Ahoy there Bobby. read your profile, you weren't by any chance the engineer on the Watt's Watt's Greenwich which struck the bridge parapet in Corpus Christi because the gear box jammed. We were there for weeks and eventually had to go to Galveston to get a new bow fitted. But then that was in 1957.

regards, Albert Webster.


----------



## Ian (Mar 27, 2004)

albertwebster said:


> Ahoy there Bobby. read your profile, you weren't by any chance the engineer on the Watt's Watt's Greenwich which struck the bridge parapet in Corpus Christi because the gear box jammed. We were there for weeks and eventually had to go to Galveston to get a new bow fitted. But then that was in 1957.
> 
> regards, Albert Webster.


hi albert,no we were there 1964 the only exiting thing that happened was me&2nd eng were deported from states for being bad boys cheers bobby


----------



## Derek Roger (Feb 19, 2005)

How bad were you bobby ? Your company must have been chuffed at having to replace you and the 2nd Eng . Was the ship delayed while your replacements were flown in ??


----------



## Ian (Mar 27, 2004)

*bad boys*



Derek Roger said:


> How bad were you bobby ? Your company must have been chuffed at having to replace you and the 2nd Eng . Was the ship delayed while your replacements were flown in ??

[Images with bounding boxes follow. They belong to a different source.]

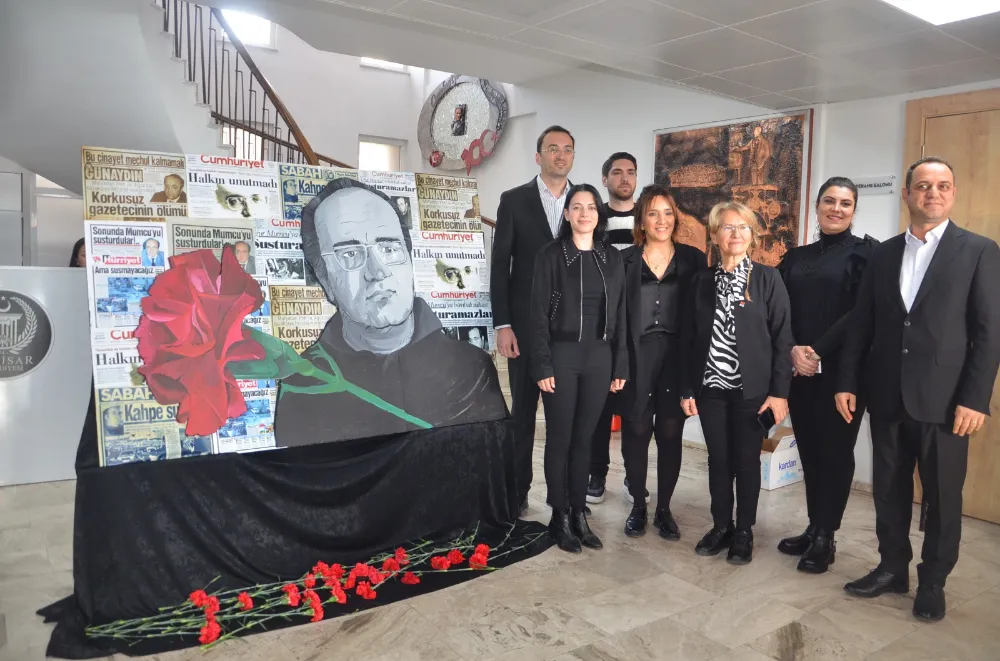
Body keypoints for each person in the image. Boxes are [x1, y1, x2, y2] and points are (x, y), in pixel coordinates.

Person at [836, 157, 1000, 622]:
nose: (933, 193)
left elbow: (989, 332)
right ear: (907, 194)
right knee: (888, 490)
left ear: (953, 193)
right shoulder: (883, 253)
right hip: (887, 395)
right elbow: (862, 324)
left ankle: (933, 581)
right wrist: (847, 381)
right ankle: (892, 568)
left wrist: (975, 398)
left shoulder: (979, 251)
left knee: (943, 497)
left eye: (943, 185)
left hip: (946, 402)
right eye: (923, 185)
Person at [274, 177, 508, 446]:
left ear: (409, 261)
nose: (378, 271)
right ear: (325, 279)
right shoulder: (303, 386)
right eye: (349, 254)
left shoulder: (471, 369)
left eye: (389, 248)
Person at [680, 201, 793, 564]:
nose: (736, 234)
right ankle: (720, 526)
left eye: (743, 227)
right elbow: (687, 339)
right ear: (715, 236)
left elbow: (783, 339)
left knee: (746, 461)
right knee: (718, 460)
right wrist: (687, 388)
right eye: (727, 227)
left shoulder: (767, 279)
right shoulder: (701, 281)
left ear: (752, 235)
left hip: (752, 392)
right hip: (711, 389)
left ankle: (744, 531)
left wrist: (779, 393)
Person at [776, 177, 878, 573]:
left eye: (845, 203)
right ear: (817, 206)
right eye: (829, 201)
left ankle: (826, 536)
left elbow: (861, 314)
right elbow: (779, 309)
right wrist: (793, 349)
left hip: (844, 374)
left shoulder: (868, 254)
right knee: (810, 450)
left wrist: (817, 350)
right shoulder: (795, 257)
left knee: (835, 453)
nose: (836, 209)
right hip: (800, 370)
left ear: (854, 210)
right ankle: (813, 526)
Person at [529, 183, 628, 553]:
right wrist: (542, 364)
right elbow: (537, 314)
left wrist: (620, 364)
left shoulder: (611, 257)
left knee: (586, 438)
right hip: (562, 356)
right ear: (567, 214)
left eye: (591, 207)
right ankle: (559, 515)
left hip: (599, 357)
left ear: (599, 214)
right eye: (577, 206)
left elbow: (620, 314)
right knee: (561, 438)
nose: (584, 213)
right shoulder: (551, 255)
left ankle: (577, 512)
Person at [491, 125, 575, 514]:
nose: (561, 155)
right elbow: (500, 266)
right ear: (538, 156)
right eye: (553, 148)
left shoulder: (584, 201)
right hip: (524, 329)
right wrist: (503, 324)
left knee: (565, 420)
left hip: (570, 332)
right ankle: (518, 491)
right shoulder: (514, 200)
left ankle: (564, 496)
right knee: (523, 415)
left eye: (567, 149)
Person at [619, 184, 706, 538]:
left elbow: (700, 317)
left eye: (668, 213)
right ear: (641, 220)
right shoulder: (623, 261)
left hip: (676, 357)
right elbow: (614, 320)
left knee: (670, 432)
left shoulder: (693, 259)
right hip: (636, 356)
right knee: (636, 431)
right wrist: (617, 365)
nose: (661, 220)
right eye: (653, 213)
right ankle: (638, 506)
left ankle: (664, 510)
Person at [587, 151, 638, 506]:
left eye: (630, 172)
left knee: (635, 410)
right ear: (605, 179)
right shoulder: (596, 218)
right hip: (601, 326)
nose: (624, 178)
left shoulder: (647, 219)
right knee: (599, 407)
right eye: (617, 172)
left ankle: (635, 478)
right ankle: (597, 474)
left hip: (639, 327)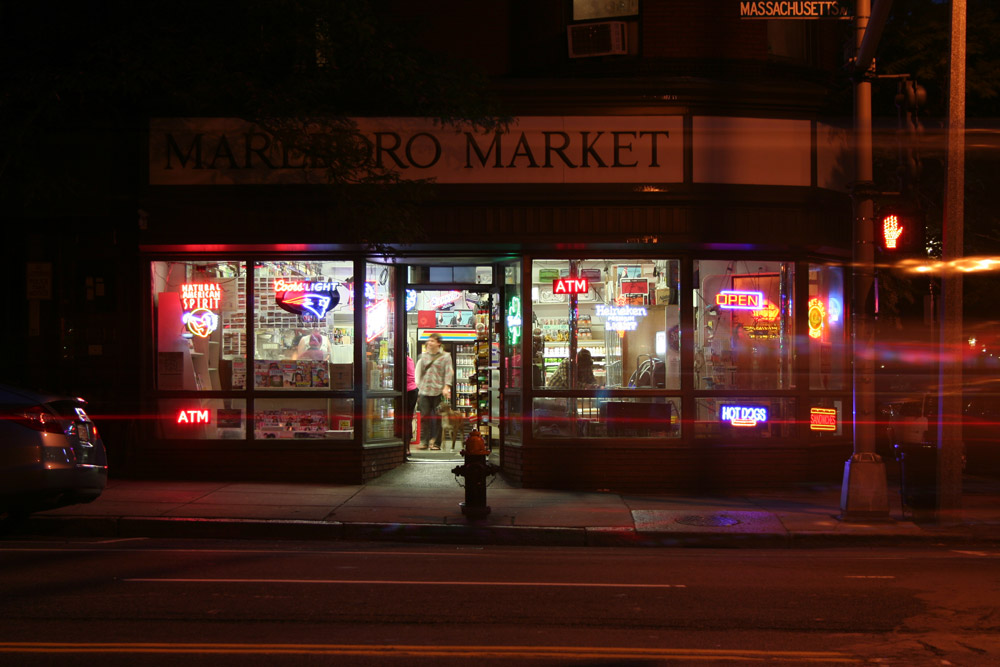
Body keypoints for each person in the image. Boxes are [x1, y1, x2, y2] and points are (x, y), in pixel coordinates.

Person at [415, 332, 453, 450]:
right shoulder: (423, 356)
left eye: (432, 341)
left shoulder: (445, 356)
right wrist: (418, 389)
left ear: (438, 343)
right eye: (429, 340)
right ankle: (424, 441)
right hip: (425, 391)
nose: (429, 343)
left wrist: (447, 387)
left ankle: (436, 443)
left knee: (438, 418)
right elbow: (419, 373)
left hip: (438, 391)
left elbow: (448, 372)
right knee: (424, 417)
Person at [404, 343, 418, 458]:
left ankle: (405, 447)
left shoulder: (402, 361)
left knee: (404, 420)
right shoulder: (410, 360)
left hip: (407, 392)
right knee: (408, 419)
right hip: (413, 391)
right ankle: (407, 447)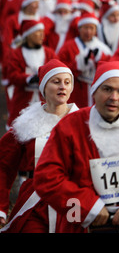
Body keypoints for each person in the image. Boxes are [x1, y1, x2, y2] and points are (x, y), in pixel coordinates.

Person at [33, 61, 119, 233]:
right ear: (94, 90)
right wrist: (88, 207)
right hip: (82, 226)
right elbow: (46, 177)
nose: (114, 97)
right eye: (107, 89)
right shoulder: (69, 126)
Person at [0, 59, 78, 232]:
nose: (62, 87)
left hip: (73, 202)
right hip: (35, 202)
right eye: (56, 82)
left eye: (67, 82)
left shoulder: (84, 120)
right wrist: (1, 207)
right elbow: (3, 164)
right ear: (43, 87)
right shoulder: (26, 123)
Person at [6, 19, 58, 127]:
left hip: (45, 100)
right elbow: (12, 75)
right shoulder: (17, 54)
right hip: (23, 99)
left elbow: (57, 71)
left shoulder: (49, 53)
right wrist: (28, 79)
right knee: (18, 129)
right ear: (28, 35)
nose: (42, 35)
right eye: (38, 32)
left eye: (42, 32)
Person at [58, 12, 112, 108]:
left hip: (97, 90)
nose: (88, 31)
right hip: (76, 90)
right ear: (79, 29)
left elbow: (110, 68)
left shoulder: (103, 49)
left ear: (96, 30)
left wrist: (100, 58)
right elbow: (59, 69)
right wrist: (78, 65)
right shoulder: (68, 47)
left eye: (91, 28)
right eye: (85, 28)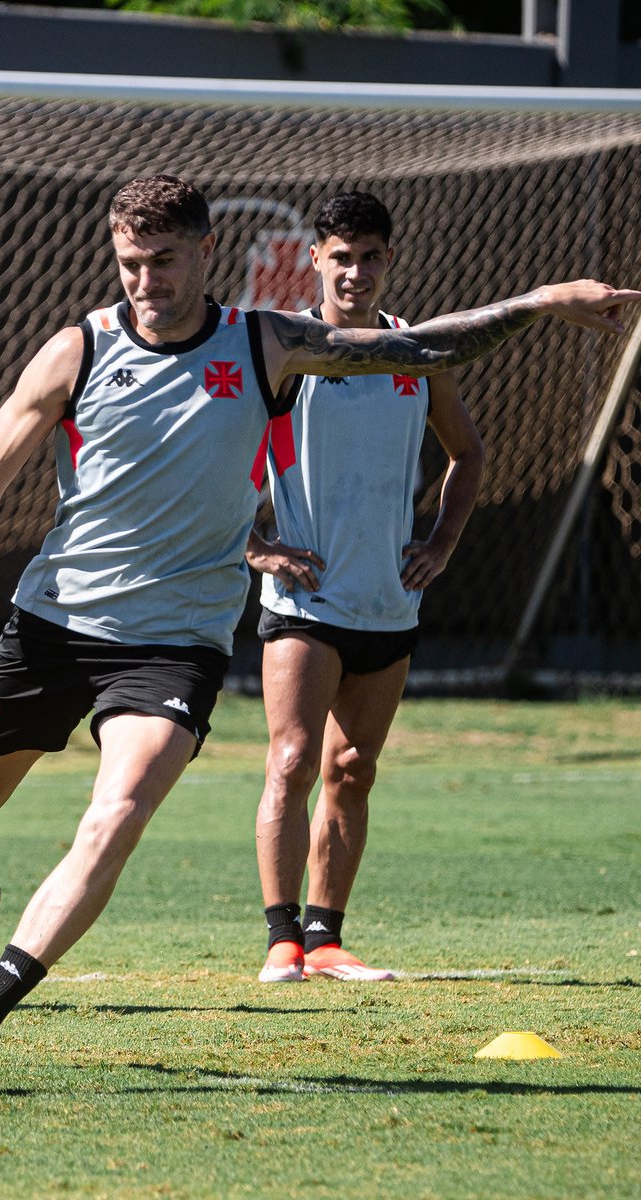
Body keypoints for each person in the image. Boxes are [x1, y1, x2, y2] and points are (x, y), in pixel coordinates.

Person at [0, 174, 640, 1092]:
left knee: (115, 818)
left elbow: (416, 347)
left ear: (206, 255)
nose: (145, 282)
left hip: (176, 643)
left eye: (164, 262)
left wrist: (543, 303)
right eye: (129, 264)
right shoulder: (77, 351)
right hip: (54, 624)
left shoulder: (264, 345)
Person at [247, 192, 484, 985]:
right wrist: (255, 546)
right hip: (305, 602)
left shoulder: (415, 351)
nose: (356, 270)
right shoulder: (284, 350)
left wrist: (444, 544)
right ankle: (282, 942)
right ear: (314, 259)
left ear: (389, 260)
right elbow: (214, 452)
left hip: (389, 602)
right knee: (292, 760)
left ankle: (327, 940)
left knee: (354, 770)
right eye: (341, 256)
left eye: (371, 255)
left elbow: (469, 454)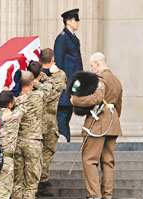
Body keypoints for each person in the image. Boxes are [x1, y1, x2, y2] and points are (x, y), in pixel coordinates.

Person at [71, 52, 122, 199]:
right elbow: (119, 105)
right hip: (113, 122)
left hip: (98, 122)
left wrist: (76, 100)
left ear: (98, 64)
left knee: (89, 158)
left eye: (92, 65)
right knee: (108, 161)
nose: (91, 68)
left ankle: (94, 193)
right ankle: (107, 197)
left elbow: (97, 98)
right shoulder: (116, 80)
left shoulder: (101, 79)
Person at [11, 67, 51, 199]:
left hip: (17, 143)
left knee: (18, 179)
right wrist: (39, 82)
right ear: (32, 82)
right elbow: (49, 88)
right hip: (33, 142)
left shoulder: (13, 99)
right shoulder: (39, 95)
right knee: (32, 180)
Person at [37, 48, 67, 197]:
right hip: (48, 120)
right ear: (53, 59)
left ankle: (40, 179)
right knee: (48, 149)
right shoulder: (59, 75)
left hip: (35, 119)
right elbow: (61, 84)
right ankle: (41, 180)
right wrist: (53, 72)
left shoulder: (35, 75)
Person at [54, 8, 83, 142]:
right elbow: (59, 62)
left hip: (73, 83)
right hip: (66, 85)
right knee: (62, 116)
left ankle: (66, 140)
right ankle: (64, 143)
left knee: (67, 115)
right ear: (69, 21)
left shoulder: (73, 38)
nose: (78, 22)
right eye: (75, 19)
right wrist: (63, 83)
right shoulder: (62, 38)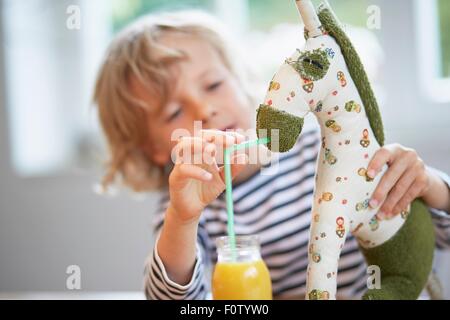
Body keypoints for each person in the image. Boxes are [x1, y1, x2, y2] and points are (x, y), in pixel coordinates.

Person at [93, 10, 450, 299]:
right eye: (173, 113)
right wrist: (182, 219)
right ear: (155, 149)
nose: (204, 108)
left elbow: (439, 238)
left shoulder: (321, 150)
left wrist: (430, 186)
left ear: (243, 82)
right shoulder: (188, 212)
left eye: (214, 85)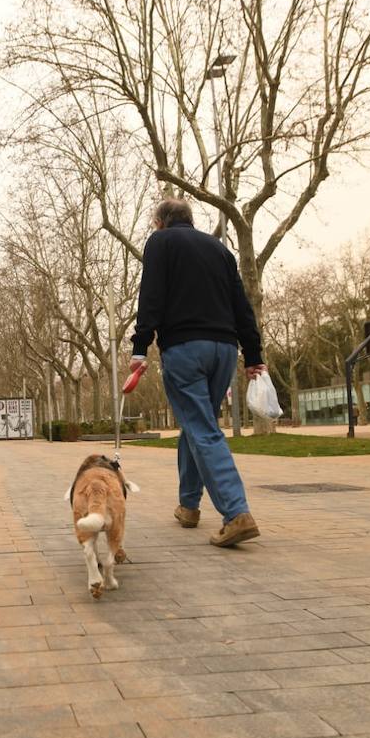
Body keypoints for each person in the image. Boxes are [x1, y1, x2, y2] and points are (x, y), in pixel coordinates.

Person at [129, 197, 266, 547]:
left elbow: (151, 296)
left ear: (160, 222)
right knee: (196, 425)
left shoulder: (160, 242)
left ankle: (236, 513)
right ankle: (189, 506)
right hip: (224, 350)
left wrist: (139, 346)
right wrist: (253, 354)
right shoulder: (220, 251)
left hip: (185, 349)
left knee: (203, 429)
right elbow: (242, 306)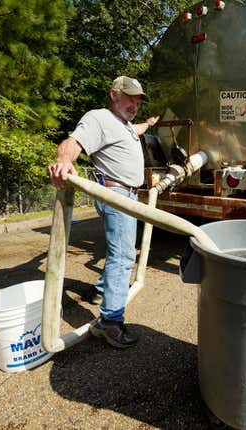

no, derek immigration took over ,took us back on board i think they liked us said his great g/da was a canadian scot an all that stuff old man wasnt very happy thoughPS we couldnt get back 1 nite took a truck without owners perm we were very lucky(bobby)


----------



## Derek Roger (Feb 19, 2005)

*Things that move in the night*

I know what you mean ; my shipmates had a habit of saying bet you couldnt drive that ! knowing I would most likley take the bait . Took a steam engine / train loaded with cars of potash ( I think it was ) in Madras for a mile or so run down the track; left it there when we ran out of steam ( no one wanted to stoke !.)
Capetown it was one of those container moving things on legs . Took it from the ship and parked near the gatehouse and walked ashore . Took it back to the ship and parked it but unfortuantley someone threw the keys in the drink !Hell to pay next day as they couldnt get it started . Police visited the ship as there was a report of it moving around at night . I had a beard at the time ; shaved it off as apparently the cops were looking for someone with a beard . The old man figured things out pretty quick but nothing was said at the time got away with that one by the skin of our teeth .
Derek


----------



## Ian (Mar 27, 2004)

*good boys*

hey derek heres me thinking me and jerry were bad boys/nothing compared to that lot cheers mate. pS shipmates ive found (jim) remember (jim) thanks guys all the best bobby glsgow


----------



## Derek Roger (Feb 19, 2005)

Aye Wee Jimmie !! ( Ive got a Wee Jimmie hat / Hair too ) Derek


----------



## jim barnes (Dec 7, 2005)

*doing naughties*

once got inside a armoured personell carrier while a little worse for drink coming back aboard (PALM LINE LAGOS) pulled a few levers switched some switches but nothing happened(Thank my lucky stars) next morning looking at the vehicle from the out side there apeared to be rockets or grenade missiles conected to the sides, could you imagine the consequences of that lot going off? not too shure though if it taught me any lessons
JIM


----------